Zadanie >> Wypisz bez żadnych zmian wiersze od tego, który zawiera „enliğini sağlamak için”, aż po ten, który zawiera „sur le forum. L'une de”, włącznie z oboma. Nie umieszczaj w odpowiedzi obrazów.
===== Dane do przetworzenia
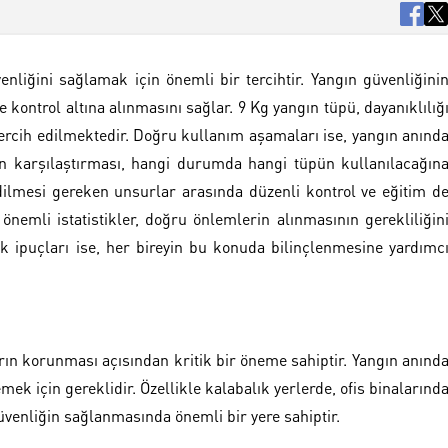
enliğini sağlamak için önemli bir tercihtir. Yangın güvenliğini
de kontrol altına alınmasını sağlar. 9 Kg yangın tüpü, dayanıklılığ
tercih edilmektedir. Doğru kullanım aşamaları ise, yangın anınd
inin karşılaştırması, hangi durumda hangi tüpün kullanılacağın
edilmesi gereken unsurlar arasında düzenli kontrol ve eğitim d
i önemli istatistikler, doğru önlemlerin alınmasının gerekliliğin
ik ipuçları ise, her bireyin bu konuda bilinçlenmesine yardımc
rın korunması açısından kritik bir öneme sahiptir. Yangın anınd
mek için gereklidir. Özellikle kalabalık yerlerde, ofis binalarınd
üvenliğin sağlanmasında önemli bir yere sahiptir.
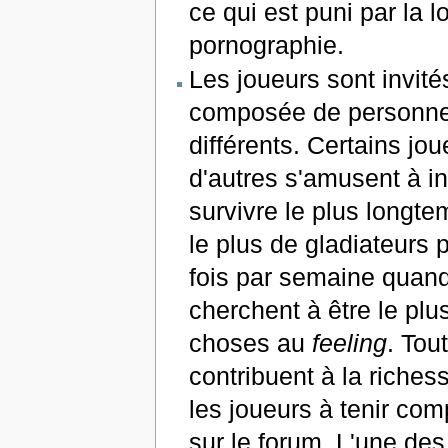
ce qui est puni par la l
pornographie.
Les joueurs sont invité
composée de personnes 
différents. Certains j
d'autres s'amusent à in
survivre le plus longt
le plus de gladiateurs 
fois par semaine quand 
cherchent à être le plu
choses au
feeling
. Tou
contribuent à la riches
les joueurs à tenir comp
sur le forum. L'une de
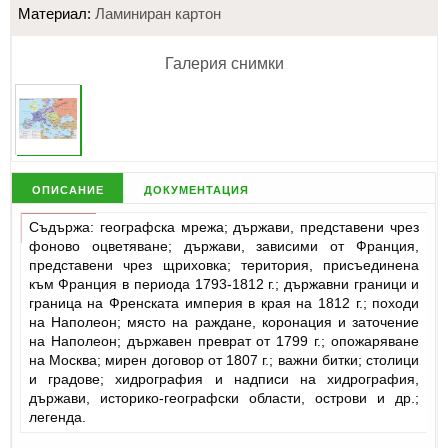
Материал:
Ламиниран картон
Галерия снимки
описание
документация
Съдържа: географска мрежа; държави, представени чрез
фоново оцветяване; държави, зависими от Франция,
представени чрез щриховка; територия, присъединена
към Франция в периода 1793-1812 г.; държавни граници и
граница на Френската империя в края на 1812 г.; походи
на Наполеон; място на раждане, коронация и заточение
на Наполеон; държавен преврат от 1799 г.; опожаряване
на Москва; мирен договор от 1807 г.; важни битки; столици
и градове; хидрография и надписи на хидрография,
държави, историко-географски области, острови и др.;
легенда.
==========
===== Dane do przetworzenia
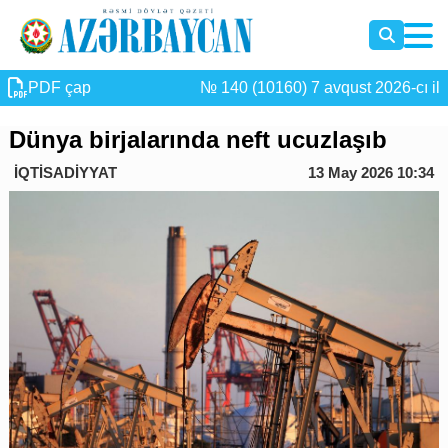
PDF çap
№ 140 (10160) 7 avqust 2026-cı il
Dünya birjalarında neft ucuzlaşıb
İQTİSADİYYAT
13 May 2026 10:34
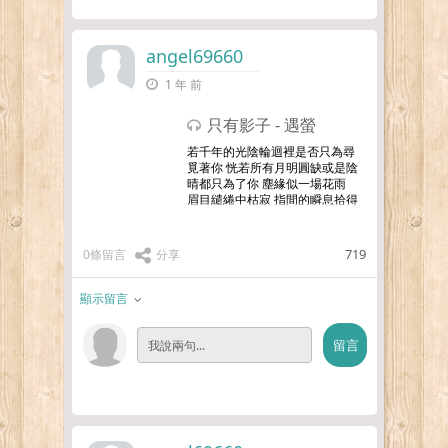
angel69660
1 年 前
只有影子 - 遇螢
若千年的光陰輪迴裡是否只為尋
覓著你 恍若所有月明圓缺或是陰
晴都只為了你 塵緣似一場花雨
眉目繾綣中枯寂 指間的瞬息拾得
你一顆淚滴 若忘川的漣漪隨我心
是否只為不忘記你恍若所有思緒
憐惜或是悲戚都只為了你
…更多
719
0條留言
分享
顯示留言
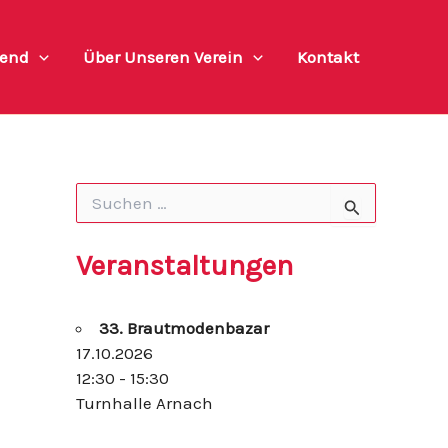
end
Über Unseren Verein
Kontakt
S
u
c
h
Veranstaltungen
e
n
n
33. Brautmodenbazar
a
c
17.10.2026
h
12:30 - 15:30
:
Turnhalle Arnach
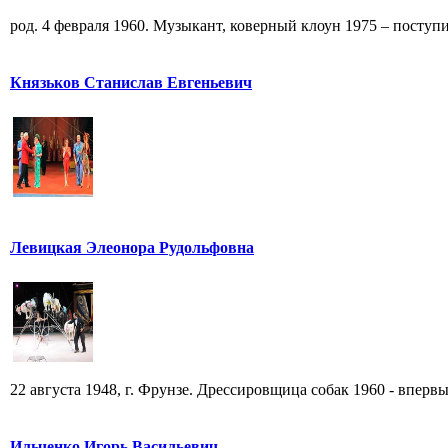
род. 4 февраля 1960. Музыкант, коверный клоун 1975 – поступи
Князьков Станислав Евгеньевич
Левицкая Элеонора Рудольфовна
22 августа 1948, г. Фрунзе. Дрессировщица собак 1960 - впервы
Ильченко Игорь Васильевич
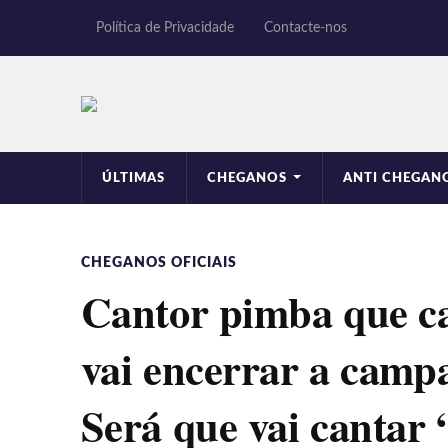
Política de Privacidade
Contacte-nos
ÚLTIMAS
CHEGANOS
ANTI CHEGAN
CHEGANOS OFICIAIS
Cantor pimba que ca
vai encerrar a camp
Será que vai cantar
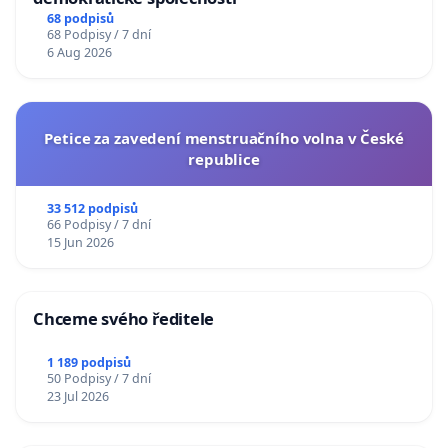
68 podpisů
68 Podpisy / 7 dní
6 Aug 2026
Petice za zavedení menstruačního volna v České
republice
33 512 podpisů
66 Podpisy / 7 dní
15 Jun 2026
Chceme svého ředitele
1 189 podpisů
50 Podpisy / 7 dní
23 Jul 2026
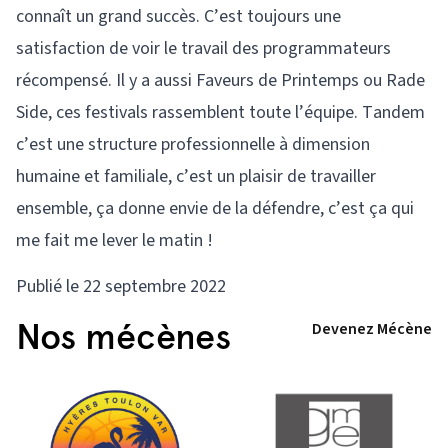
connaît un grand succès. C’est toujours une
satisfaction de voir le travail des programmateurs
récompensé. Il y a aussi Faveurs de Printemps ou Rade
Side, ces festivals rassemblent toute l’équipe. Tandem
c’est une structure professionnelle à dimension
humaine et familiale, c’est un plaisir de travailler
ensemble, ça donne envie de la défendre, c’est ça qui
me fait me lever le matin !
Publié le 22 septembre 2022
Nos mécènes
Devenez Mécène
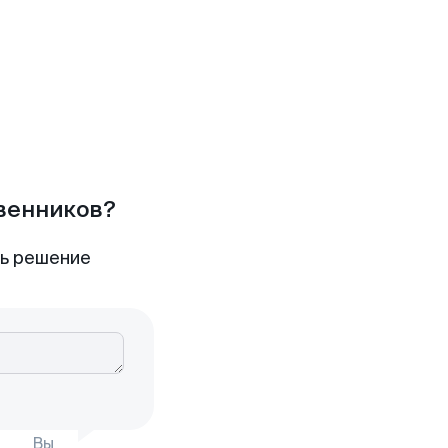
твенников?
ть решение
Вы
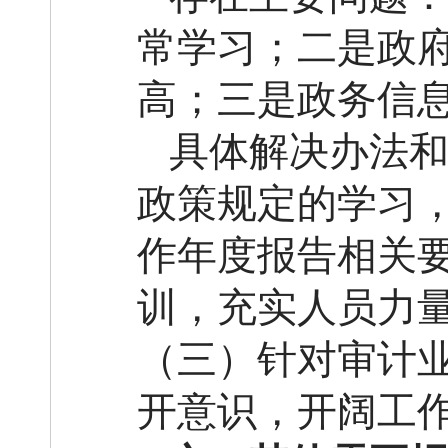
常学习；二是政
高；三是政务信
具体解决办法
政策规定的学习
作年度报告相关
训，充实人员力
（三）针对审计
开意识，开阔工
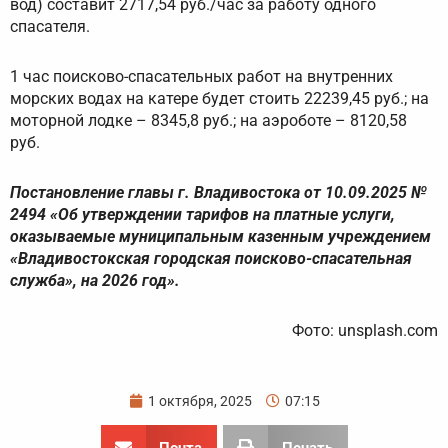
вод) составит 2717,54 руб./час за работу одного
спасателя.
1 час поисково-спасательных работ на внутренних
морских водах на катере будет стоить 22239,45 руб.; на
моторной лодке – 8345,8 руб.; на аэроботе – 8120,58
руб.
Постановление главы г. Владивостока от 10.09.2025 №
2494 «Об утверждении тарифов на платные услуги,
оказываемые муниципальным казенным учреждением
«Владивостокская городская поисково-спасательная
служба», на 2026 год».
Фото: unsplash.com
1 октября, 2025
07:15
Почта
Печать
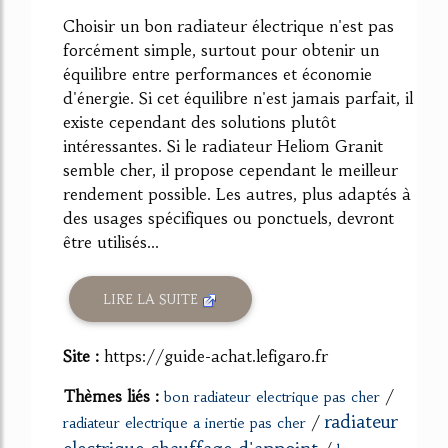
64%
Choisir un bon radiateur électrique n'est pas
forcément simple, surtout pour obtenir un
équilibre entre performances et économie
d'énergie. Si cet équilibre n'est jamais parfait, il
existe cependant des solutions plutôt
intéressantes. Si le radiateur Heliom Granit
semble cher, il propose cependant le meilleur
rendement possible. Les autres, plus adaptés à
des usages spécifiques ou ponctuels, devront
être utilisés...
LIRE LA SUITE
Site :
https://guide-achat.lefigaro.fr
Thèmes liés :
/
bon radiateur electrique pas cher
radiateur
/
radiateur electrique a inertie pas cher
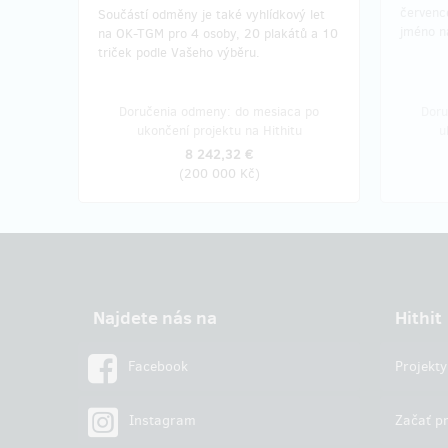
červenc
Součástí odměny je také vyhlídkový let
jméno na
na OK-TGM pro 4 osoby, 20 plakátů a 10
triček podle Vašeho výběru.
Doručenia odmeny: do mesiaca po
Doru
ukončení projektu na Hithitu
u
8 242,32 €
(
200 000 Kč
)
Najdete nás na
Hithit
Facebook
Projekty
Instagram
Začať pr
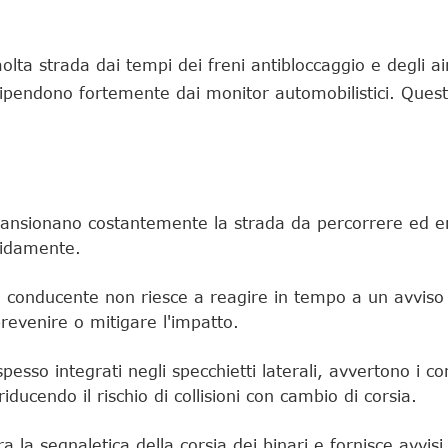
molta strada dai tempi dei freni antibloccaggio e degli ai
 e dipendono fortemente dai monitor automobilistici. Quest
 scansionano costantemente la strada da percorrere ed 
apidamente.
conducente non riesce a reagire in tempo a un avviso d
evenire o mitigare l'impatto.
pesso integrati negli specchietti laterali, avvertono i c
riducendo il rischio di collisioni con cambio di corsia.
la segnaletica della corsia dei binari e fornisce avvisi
==========
===== Dane do przetworzenia
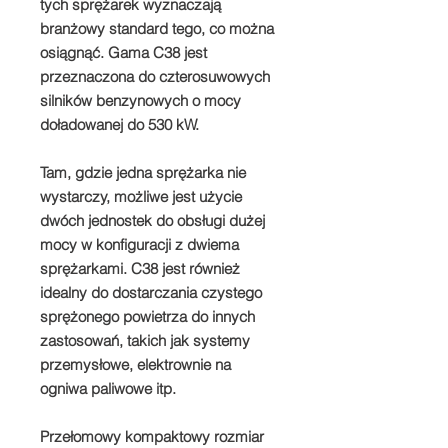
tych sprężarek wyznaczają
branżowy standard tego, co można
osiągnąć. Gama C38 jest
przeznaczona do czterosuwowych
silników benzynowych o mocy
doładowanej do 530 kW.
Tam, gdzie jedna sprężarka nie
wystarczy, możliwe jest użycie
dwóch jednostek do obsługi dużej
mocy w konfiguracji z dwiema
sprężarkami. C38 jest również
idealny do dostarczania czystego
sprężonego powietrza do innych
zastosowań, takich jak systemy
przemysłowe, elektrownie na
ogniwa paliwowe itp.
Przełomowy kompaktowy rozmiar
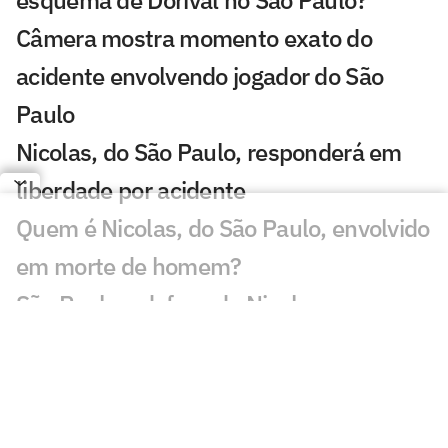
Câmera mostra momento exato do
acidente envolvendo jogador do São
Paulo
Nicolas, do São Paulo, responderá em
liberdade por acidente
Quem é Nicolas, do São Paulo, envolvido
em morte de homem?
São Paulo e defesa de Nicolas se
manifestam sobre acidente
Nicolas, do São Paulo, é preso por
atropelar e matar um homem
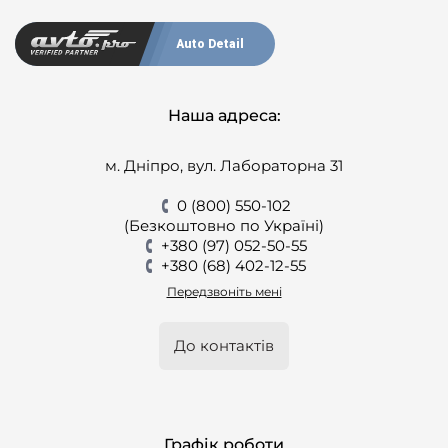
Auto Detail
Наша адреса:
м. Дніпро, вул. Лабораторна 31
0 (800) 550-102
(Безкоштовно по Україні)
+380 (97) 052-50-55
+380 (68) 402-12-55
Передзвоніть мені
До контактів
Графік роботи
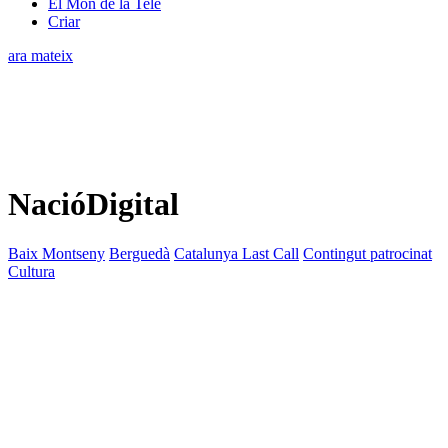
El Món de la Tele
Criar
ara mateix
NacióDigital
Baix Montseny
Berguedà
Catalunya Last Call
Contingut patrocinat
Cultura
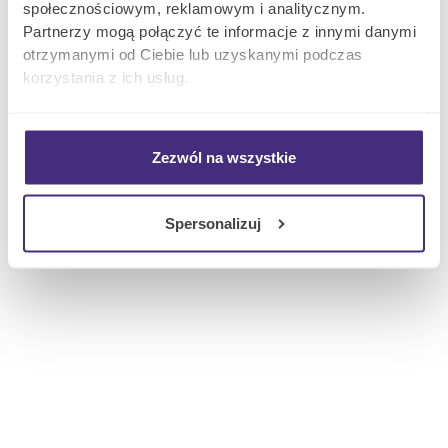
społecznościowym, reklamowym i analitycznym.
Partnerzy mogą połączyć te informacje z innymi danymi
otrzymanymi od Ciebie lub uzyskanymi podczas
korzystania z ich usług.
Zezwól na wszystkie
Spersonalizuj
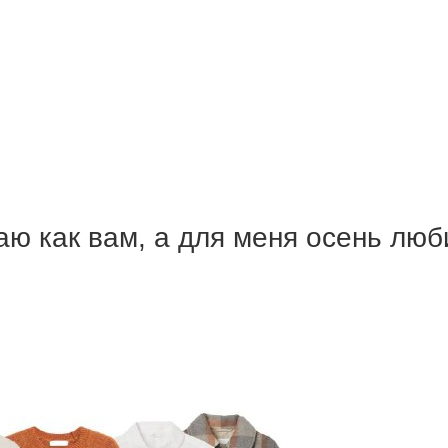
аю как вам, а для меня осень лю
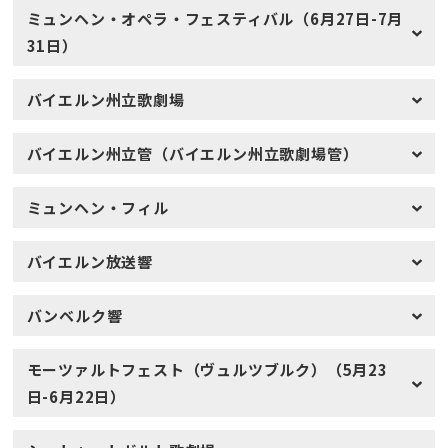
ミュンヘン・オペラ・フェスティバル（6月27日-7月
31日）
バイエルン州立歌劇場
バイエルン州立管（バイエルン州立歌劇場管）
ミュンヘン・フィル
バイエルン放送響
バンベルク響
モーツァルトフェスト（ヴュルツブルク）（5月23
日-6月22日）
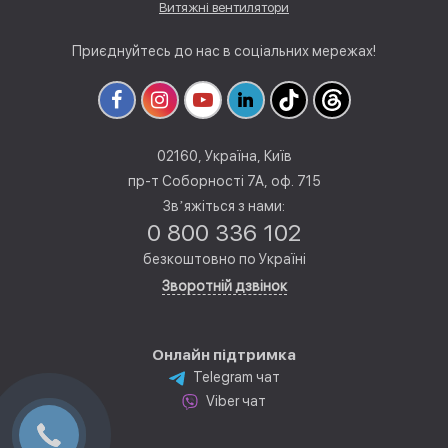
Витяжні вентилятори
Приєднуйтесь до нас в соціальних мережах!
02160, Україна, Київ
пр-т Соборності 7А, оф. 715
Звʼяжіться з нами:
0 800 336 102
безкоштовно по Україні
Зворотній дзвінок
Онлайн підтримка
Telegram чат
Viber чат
==========
Rozwiązane zadanie >>
enliğini sağlamak için önemli bir tercihtir. Yangın güvenliğini
de kontrol altına alınmasını sağlar. 9 Kg yangın tüpü, dayanıklılığ
tercih edilmektedir. Doğru kullanım aşamaları ise, yangın anınd
inin karşılaştırması, hangi durumda hangi tüpün kullanılacağın
edilmesi gereken unsurlar arasında düzenli kontrol ve eğitim d
i önemli istatistikler, doğru önlemlerin alınmasının gerekliliğin
ik ipuçları ise, her bireyin bu konuda bilinçlenmesine yardımc
rın korunması açısından kritik bir öneme sahiptir. Yangın anınd
mek için gereklidir. Özellikle kalabalık yerlerde, ofis binalarınd
üvenliğin sağlanmasında önemli bir yere sahiptir.
ce qui est puni par la l
pornographie.
Les joueurs sont invité
composée de personnes 
différents. Certains j
d'autres s'amusent à in
survivre le plus longt
le plus de gladiateurs 
fois par semaine quand 
cherchent à être le plu
choses au
feeling
. Tou
contribuent à la riches
les joueurs à tenir comp
sur le forum. L'une de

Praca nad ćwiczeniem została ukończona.